Please list every P value reported in the passage on radiation necrosis.

SELECTED TEXT —
== == ==

Radiation necrosis and treatment-related toxicity

The incidence of RN was significantly lower in hypofractionated group than in single-fraction group: the estimated RN rates at 6 months, 1 year, and 1.5 years were 0%, 0%, and 9.3% in hypofractionated group compared with 15.1%, 39.8%, and 43.6% in single-fraction group, respectively (P < 0.001, Fig. 1d). The hazard ratio for RN was 8.479 in single-fraction SRS group (95% confidence interval, 1.966–36.570; P = 0.004; Table 4) and no other factors were associated with the occurrence of RN. Treatment-related clinical toxicity of ≥ grade 2 by CTCAE ver. 4.0 was seen in 36 patients (56.3%) in single-fraction group versus in 13 patients (36.1%) in hypofractionated group (P = 0.084; Table 5).

Table 4 Predictive factors for radiation necrosis (Cox proportional hazards regression)
Table 5 Treatment-related clinical toxicity

Discussion

Our current study shows the clinical advantages of hypofractionated SRS approach compared with single-fraction SRS in treating medium-sized BMs (2.5 to 3 cm) at the border zone of tumor size for conventional single-fraction SRS treatment in terms of both efficacy and safety. The key clinical relevance is focused on the superior safety profile of hypofractionation approach without compromised tumor control as shown by significantly reduced risks of RN along with clinical radiation toxicity. Moreover, a certain benefit in LTC is also suggested with this approach, although statistical significance appears to be marginal.

== == ==

Comparisons of drawing revisions —
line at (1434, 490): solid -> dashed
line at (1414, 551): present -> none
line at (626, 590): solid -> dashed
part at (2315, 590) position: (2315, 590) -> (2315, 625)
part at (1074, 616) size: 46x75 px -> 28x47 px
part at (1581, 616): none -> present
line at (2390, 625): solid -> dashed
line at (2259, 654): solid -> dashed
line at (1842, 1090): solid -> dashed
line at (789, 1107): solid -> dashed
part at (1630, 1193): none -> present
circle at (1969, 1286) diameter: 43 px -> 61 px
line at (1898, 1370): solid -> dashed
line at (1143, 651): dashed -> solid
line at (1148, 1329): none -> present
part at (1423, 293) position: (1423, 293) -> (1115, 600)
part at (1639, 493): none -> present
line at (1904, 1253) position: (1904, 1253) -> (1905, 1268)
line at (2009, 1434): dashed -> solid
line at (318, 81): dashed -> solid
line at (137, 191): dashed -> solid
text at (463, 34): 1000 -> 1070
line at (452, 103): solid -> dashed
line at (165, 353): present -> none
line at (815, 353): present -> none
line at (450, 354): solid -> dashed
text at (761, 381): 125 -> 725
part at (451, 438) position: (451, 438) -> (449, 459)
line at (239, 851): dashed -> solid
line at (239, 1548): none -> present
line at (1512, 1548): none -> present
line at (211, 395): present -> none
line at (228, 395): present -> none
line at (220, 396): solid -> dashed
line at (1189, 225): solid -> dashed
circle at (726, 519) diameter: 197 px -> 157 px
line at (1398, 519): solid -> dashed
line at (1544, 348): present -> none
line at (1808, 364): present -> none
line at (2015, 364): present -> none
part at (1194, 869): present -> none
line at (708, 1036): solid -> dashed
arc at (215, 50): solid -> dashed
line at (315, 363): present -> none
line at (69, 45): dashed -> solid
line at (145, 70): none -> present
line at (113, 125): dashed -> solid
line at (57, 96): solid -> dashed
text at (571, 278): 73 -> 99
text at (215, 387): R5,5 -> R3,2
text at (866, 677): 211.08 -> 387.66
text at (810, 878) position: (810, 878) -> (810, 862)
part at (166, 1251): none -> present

== == ==

THE COMPLETED TASK —
P < 0.001
P = 0.004
P = 0.084